Spécialiste de la diffusion du parfum d’intérieur, la marque Scentys poursuit son avancée sur le marché des particuliers. Son directeur général, Pierre Loustric, explique à Profession bien-être comment la demande des consommateurs est en train de changer la donne depuis quelques mois.
Profession bien-être : Vous avez été les premiers à traiter le parfum d’intérieur comme une maison de parfums traditionnelle. Pourquoi ce choix ?
Pierre Loustric : Scentys a été créé en 2004, à l’époque où le parfum d’intérieur n’avait pas l’importance qu’il a aujourd’hui. Mais ce choix ne vient pas d’une simple intuition marketing. Notre fondateur, David Suissa, était ingénieur de formation. Passé par l’Ecole des Mines et Polytechnique, sa réflexion a été d’abord technologique : comment parvenir à diffuser des fragrances sans porter atteinte à la santé ? Donc, bien avant d’employer des parfumeurs et de faire appel à des nez pour créer nos collections olfactives, nous avons travaillé sur des diffuseurs originaux.
Le diffuseur est-il si important ?
Absolument. Le challenge était de créer un mode de diffusion qui ne dénaturerait pas la formule et qui ne ferait pas retomber de gouttelettes ou de résidus dans l’atmosphère. Notre premier métier est donc la diffusion, et c’est dans ce domaine que nous avons pu innover. En créant les parfums en capsule à diffusion sèche, nous avons pu mettre au point ce qui, à mon avis, correspond à une nouvelle façon de parfumer son environnement. Le parfum en capsule ne contient ni solvant ni alcool. Il se diffuse de façon silencieuse et surtout : il n’y a pas de rémanence dans les odeurs.
Ce qui veut dire, en clair, qu’on peut changer de fragrance rapidement dans une même pièce, sans que les odeurs ne se mélangent ?
Oui, et ce n’est pas le cas des nébulisateurs, des bougies parfumées ou des encens. Le diffuseur en capsule peut parfumer une pièce jusqu’à 35 m2. Chaque capsule dure 50 heures et peut se changer en fonction de l’ambiance désirée. Dans le cas d’une cabine de soins, par exemple, la praticienne peut changer de senteur à chaque traitement, selon qu’elle fait un soin relaxant ou tonique.
Pourquoi cet attrait croissant pour le parfum d’intérieur ?
Très clairement, la pandémie a changé la donne. Coincés chez eux, les consommateurs se sont trouvés face à l’anxiété du confinement. Les demandes des particuliers ont explosé à ce moment. Un phénomène nouveau pour nous. Jusque-là nous avions surtout travaillé pour des sociétés, des boutiques, des hôtels ou des entreprises qui demandaient des neutralisateurs d’odeurs ou des fragrances simples et agréables.
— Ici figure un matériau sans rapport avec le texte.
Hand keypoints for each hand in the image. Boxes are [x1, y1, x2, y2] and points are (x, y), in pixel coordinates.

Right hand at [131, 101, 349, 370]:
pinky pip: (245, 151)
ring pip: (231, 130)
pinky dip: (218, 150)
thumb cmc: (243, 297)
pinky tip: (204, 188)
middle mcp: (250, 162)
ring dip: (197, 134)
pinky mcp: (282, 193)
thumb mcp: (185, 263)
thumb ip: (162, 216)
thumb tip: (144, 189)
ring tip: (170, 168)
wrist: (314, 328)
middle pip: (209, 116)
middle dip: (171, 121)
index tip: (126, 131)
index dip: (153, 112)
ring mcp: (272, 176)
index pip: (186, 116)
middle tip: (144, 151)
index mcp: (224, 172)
Nous avions donc développé des systèmes nous permettant de parfumer de grandes surfaces.
Puis, est venu le temps où ces grandes entreprises ont voulu des empreintes olfactives personnalisées. Notre premier client sur ce sujet a été la joaillerie avec Tag Heuer, Vacheron Constantin et surtout Van Cleef & Arpels, qui a voulu parfumer toutes ses boutiques à travers le monde. Un exemple vite suivi par d’autres.
Vous estimez que le rapport au parfum a changé ?
Oui. Aujourd’hui, le consommateur recherche des odeurs saines, agréables, apaisantes. C’est vrai dans le domaine de la haute parfumerie : on constate un intérêt nouveau pour le naturel et des senteurs régressives, du style herbe coupée, senteur marine ou les confiseries de notre enfance.
Notre prochain sujet d’étude sera donc la domotique adaptée à l’atmosphère, afin de parfumer la maison en fonction des différentes heures de la journée et des activités que l’on y pratique, stimulant l’appétit dans la salle à manger ou apaisant dans la chambre à coucher. Et le tout sera connecté, tout comme on peut déjà programmer la température dans les différentes pièces d’une maison.
Voilà pour l’intimité. Mais à quoi sert de parfumer un espace de travail ?
Principalement à apaiser les tensions d’une équipe ou à faire diminuer l’anxiété générale due à la conjoncture.
On n’en est pas encore à créer des parfums pour stimuler la créativité ou la productivité ?
Je suis bien sûr que les experts du marketing sensoriel y ont déjà pensé. Mais pour le moment, nous n’avons pas encore eu de demandes. Et puis, à force d’être bombardés d’odeurs au bureau, les employés auraient peut-être peur d’être manipulés !
Propos recueillis par Siska von Saxenburg.